Task goal:
What is needed is each line of the data below that holds the string "logging".

═══ Records provided

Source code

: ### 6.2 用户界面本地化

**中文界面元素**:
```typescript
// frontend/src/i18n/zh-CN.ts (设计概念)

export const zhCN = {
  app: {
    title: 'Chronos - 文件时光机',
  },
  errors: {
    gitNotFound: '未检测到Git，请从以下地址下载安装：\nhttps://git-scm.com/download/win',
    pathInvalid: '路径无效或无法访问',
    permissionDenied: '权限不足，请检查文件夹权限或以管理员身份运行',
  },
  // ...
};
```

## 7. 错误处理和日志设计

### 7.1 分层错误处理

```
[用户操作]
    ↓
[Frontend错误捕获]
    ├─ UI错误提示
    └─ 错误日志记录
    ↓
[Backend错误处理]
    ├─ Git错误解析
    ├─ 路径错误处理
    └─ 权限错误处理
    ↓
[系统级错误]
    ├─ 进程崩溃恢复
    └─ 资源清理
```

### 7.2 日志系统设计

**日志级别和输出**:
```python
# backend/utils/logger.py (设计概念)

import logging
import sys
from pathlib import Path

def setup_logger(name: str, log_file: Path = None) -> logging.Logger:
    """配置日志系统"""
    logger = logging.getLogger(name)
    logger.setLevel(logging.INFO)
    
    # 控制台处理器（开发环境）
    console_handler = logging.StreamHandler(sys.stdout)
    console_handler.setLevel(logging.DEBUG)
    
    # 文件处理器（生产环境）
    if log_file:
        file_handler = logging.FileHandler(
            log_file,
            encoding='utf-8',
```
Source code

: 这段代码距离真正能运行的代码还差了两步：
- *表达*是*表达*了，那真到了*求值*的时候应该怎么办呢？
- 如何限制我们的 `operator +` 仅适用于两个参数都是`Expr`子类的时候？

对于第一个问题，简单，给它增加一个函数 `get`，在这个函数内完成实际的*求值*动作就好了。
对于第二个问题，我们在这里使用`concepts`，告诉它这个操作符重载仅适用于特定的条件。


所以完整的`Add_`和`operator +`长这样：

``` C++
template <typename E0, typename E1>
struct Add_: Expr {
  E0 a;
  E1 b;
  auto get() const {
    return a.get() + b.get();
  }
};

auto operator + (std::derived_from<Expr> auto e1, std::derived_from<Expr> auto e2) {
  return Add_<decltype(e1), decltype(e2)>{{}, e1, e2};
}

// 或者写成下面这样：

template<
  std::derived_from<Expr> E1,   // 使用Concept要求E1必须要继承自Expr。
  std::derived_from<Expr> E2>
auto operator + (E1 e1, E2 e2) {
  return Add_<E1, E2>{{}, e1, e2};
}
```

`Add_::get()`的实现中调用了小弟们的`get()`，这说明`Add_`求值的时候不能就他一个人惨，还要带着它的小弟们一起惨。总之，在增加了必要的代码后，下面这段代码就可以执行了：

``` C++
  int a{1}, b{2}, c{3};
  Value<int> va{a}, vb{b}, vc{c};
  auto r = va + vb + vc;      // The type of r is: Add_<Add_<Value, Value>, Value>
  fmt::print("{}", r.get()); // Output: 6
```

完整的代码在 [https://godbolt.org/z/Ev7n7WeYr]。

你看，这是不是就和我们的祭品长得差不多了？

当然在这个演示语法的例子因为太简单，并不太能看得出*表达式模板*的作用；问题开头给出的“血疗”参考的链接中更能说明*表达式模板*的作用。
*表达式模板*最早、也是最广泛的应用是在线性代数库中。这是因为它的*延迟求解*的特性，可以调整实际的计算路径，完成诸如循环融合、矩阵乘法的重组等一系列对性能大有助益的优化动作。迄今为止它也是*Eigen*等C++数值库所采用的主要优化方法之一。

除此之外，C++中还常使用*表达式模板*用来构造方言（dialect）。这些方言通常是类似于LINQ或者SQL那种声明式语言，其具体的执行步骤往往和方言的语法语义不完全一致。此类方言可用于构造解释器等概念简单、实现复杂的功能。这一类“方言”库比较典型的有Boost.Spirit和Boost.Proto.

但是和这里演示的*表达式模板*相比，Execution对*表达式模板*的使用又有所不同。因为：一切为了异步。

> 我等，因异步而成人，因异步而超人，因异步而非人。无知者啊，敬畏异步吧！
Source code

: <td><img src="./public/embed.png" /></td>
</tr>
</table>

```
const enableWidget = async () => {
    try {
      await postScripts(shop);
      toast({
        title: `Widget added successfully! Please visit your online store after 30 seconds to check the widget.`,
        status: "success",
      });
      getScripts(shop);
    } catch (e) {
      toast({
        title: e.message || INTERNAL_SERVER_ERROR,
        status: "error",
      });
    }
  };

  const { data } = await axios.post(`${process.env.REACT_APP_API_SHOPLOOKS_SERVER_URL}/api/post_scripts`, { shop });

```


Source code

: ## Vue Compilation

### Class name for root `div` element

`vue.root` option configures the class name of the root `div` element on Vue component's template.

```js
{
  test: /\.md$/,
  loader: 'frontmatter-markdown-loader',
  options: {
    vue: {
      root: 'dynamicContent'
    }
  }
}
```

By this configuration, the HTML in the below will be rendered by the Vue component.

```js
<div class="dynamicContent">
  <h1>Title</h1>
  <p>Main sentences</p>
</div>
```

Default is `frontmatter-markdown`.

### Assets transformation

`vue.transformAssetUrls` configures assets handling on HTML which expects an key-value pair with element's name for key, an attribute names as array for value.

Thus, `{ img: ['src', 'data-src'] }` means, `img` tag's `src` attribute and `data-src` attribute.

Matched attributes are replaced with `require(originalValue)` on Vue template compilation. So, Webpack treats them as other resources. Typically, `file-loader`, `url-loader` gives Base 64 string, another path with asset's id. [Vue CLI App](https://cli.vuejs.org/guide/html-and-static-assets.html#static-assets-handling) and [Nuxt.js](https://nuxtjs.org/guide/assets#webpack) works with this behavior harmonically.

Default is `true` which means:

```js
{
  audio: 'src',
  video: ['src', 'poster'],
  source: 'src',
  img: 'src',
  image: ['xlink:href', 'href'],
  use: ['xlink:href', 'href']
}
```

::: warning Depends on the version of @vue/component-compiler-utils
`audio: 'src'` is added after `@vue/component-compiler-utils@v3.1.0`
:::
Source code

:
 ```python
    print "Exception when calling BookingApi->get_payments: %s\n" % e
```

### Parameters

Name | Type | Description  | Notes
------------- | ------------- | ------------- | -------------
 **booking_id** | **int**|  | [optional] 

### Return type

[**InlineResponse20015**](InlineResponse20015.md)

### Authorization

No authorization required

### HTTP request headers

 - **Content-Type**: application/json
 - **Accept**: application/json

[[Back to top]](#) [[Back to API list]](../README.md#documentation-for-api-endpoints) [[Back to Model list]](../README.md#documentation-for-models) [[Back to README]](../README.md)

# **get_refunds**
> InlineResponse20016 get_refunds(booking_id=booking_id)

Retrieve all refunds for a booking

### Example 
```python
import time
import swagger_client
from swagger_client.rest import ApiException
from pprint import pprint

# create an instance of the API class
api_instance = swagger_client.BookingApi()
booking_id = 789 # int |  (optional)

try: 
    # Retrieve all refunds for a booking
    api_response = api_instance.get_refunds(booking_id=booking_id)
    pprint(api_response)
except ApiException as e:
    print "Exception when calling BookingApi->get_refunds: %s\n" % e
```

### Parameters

══════

Answer section:
import logging
def setup_logger(name: str, log_file: Path = None) -> logging.Logger:
    logger = logging.getLogger(name)
    logger.setLevel(logging.INFO)
    console_handler = logging.StreamHandler(sys.stdout)
    console_handler.setLevel(logging.DEBUG)
        file_handler = logging.FileHandler(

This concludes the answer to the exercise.